One area where many Dario Argento films are often more miss, then hit are his cast and their performances. Headlining this Cast in the role of this film’s protagonist a bestselling novelist named Peter Neal, is Anthony Franciosa (Hatful of Rain). He gives a well rounded performance that stands out as one of the strongest to ever grace a Dario Argento film. Reportedly one of the actors being considered for the role of Peter Neal was Christopher Walken. The supporting cast features many recognizable faces like, John Saxon (Enter the Dragon) in the role of a sleazy agent, Giuliano Gemma (Day of Anger) in the role of the lead detective assigned to the murders, John Steiner (Salon Kitty) in the role of a neurotic television personality, Lara Wendel (Satan’s Wife) in the role of the young girl who is terrorized by a dog and Daria Nicolodi (Deep Red) in the role of Peter Neal’s assistant. And while the majority of the cast are very good in their respective roles. This film’s most underwhelming performances comes from Daria Nicolodi, who was reluctantly cast in the role that she ultimately ended up with. The most surprising performance comes from an actress named Veronica Lario, who has been cast in the role of Peter Neal’s girlfriend, Jane. Though this role does not have much dialog and is limited to a few key scenes. it is by far and away the most memorable character that appears in this film. It should not come as surprise that this is the role that Daria Nicolodi wanted to portrayed, at least she gets the final scream.
Tenebrae comes on a 50 GB dual layer BluRay. The film is presented in a 1080 progressive widescreen. It should be noted though this release uses the same source that originated with Wild Side and then was later used by Arrow Video. The end result is a transfer that improves upon those aforementioned mentioned transfers in every way. Needless to say this is by far and away the best this film has looked on home video to date.

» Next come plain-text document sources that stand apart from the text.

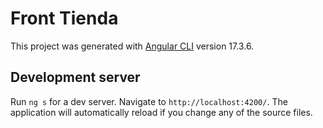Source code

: # Front Tienda

This project was generated with [Angular CLI](https://github.com/angular/angular-cli) version 17.3.6.

## Development server

Run `ng s` for a dev server. Navigate to `http://localhost:4200/`. The application will automatically reload if you change any of the source files.


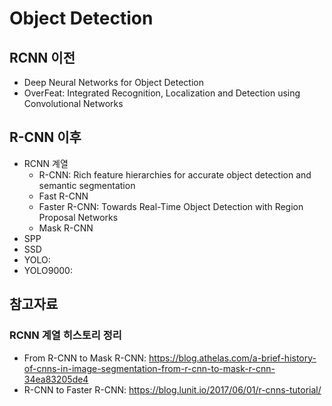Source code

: # Object Detection

## RCNN 이전
  * Deep Neural Networks for Object Detection
  * OverFeat: Integrated Recognition, Localization and Detection using Convolutional Networks

## R-CNN 이후
* RCNN 계열
  - R-CNN: Rich feature hierarchies for accurate object detection and semantic segmentation
  - Fast R-CNN
  - Faster R-CNN: Towards Real-Time Object Detection with Region Proposal Networks
  - Mask R-CNN
* SPP
* SSD
* YOLO:
* YOLO9000:


## 참고자료
### RCNN 계열 히스토리 정리
- From R-CNN to Mask R-CNN: https://blog.athelas.com/a-brief-history-of-cnns-in-image-segmentation-from-r-cnn-to-mask-r-cnn-34ea83205de4
- R-CNN to Faster R-CNN: https://blog.lunit.io/2017/06/01/r-cnns-tutorial/
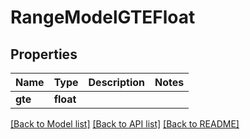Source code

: # RangeModelGTEFloat


## Properties
Name | Type | Description | Notes
------------ | ------------- | ------------- | -------------
**gte** | **float** |  | 

[[Back to Model list]](../README.md#documentation-for-models) [[Back to API list]](../README.md#documentation-for-api-endpoints) [[Back to README]](../README.md)


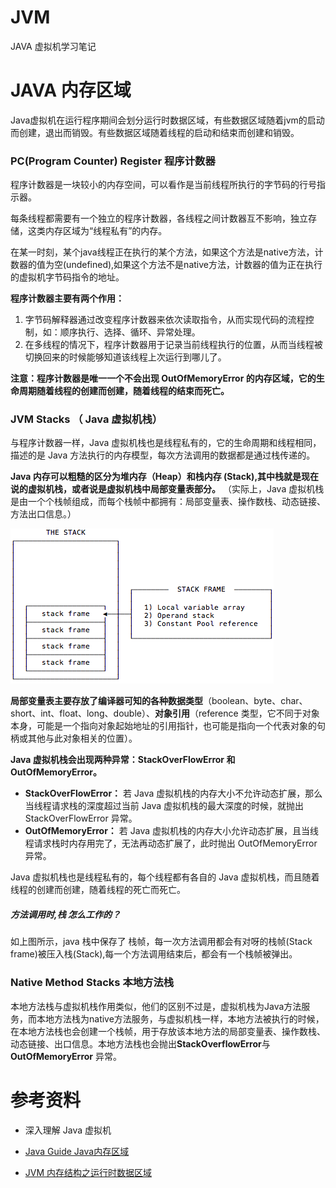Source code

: # JVM 

JAVA 虚拟机学习笔记





# JAVA 内存区域

Java虚拟机在运行程序期间会划分运行时数据区域，有些数据区域随着jvm的启动而创建，退出而销毁。有些数据区域随着线程的启动和结束而创建和销毁。



### PC(Program Counter) Register 程序计数器

程序计数器是一块较小的内存空间，可以看作是当前线程所执行的字节码的行号指示器。

每条线程都需要有一个独立的程序计数器，各线程之间计数器互不影响，独立存储，这类内存区域为“线程私有”的内存。

在某一时刻，某个java线程正在执行的某个方法，如果这个方法是native方法，计数器的值为空(undefined),如果这个方法不是native方法，计数器的值为正在执行的虚拟机字节码指令的地址。

**程序计数器主要有两个作用：**

1. 字节码解释器通过改变程序计数器来依次读取指令，从而实现代码的流程控制，如：顺序执行、选择、循环、异常处理。
2. 在多线程的情况下，程序计数器用于记录当前线程执行的位置，从而当线程被切换回来的时候能够知道该线程上次运行到哪儿了。

**注意：程序计数器是唯一一个不会出现 OutOfMemoryError 的内存区域，它的生命周期随着线程的创建而创建，随着线程的结束而死亡。**

### JVM Stacks  （ Java 虚拟机栈）

与程序计数器一样，Java 虚拟机栈也是线程私有的，它的生命周期和线程相同，描述的是 Java 方法执行的内存模型，每次方法调用的数据都是通过栈传递的。

**Java 内存可以粗糙的区分为堆内存（Heap）和栈内存 (Stack),其中栈就是现在说的虚拟机栈，或者说是虚拟机栈中局部变量表部分。** （实际上，Java 虚拟机栈是由一个个栈帧组成，而每个栈帧中都拥有：局部变量表、操作数栈、动态链接、方法出口信息。）

![](../img/jvm/jvm-stack-frame.png)

**局部变量表主要存放了编译器可知的各种数据类型**（boolean、byte、char、short、int、float、long、double）、**对象引用**（reference 类型，它不同于对象本身，可能是一个指向对象起始地址的引用指针，也可能是指向一个代表对象的句柄或其他与此对象相关的位置）。

**Java 虚拟机栈会出现两种异常：StackOverFlowError 和 OutOfMemoryError。**

- **StackOverFlowError：** 若 Java 虚拟机栈的内存大小不允许动态扩展，那么当线程请求栈的深度超过当前 Java 虚拟机栈的最大深度的时候，就抛出 StackOverFlowError 异常。
- **OutOfMemoryError：** 若 Java 虚拟机栈的内存大小允许动态扩展，且当线程请求栈时内存用完了，无法再动态扩展了，此时抛出 OutOfMemoryError 异常。

Java 虚拟机栈也是线程私有的，每个线程都有各自的 Java 虚拟机栈，而且随着线程的创建而创建，随着线程的死亡而死亡。

##### 方法调用时,栈 怎么工作的？

如上图所示，java 栈中保存了 栈帧，每一次方法调用都会有对呀的栈帧(Stack frame)被压入栈(Stack),每一个方法调用结束后，都会有一个栈帧被弹出。

### Native Method Stacks 本地方法栈 

本地方法栈与虚拟机栈作用类似，他们的区别不过是，虚拟机栈为Java方法服务，而本地方法栈为native方法服务，与虚拟机栈一样，本地方法被执行的时候，在本地方法栈也会创建一个栈帧，用于存放该本地方法的局部变量表、操作数栈、动态链接、出口信息。本地方法栈也会抛出**StackOverflowError**与**OutOfMemoryError** 异常。



# 参考资料

* 深入理解 Java 虚拟机

* [Java Guide Java内存区域](https://github.com/Snailclimb/JavaGuide/blob/master/docs/java/jvm/Java%E5%86%85%E5%AD%98%E5%8C%BA%E5%9F%9F.md)
* [JVM 内存结构之运行时数据区域](https://blog.csdn.net/weixin_39913200/article/details/81842843)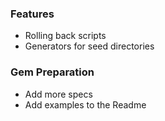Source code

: ### Features

* Rolling back scripts
* Generators for seed directories

### Gem Preparation

* Add more specs
* Add examples to the Readme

This release comes with two audio options, a DTS-HD mono mix in Italian and a DTS-HD mono mix in English. Both audio mixes sound excellent! Dialog comes through clearly, everything sound balanced and robust when it needs. Range and depth are never an issue as these two audio mixes do a great job with the more ambient aspects of the soundtrack. Also included with this release are two subtitle options, English and English SDH.
Extras for this release include, International (3 minutes 12 seconds) and Japanese (2 minutes 8 seconds) trailers for the film, alternate opening credits with English text narration (2 minutes 14 seconds), alternate end credits for U.S, release under the title Unsane (1 minute 51 seconds), an option to play via seamless branching rare English language inserts in place of Italian language inserts, a documentary titled Yellow Fever: The Rise and Fall of the Giallo ( 89 minutes 20 seconds, in Italian and English with English subtitles) and audio commentary with film critic and Dario Argento scholar Maitland McDongh.
The extra titled Yellow Fever: The Rise and Fall of the Giallo serves as a good introduction for those who are just getting into this genre.
Topics discussed in the audio commentary include, themes explored in this film and recurring themes explored by Dario Argento, imagery and symbolism, the giallo and essential elements to the genre, cast & casting choices, the look of the film – visuals, set design and wardrobe, the score, key moments, the ending and her overall thoughts about the film.
Overall Tenebrae gets an exceptional release that is a clear forerunner for best release of the year.
Note: Synapse Films are also releasing this film on DVD.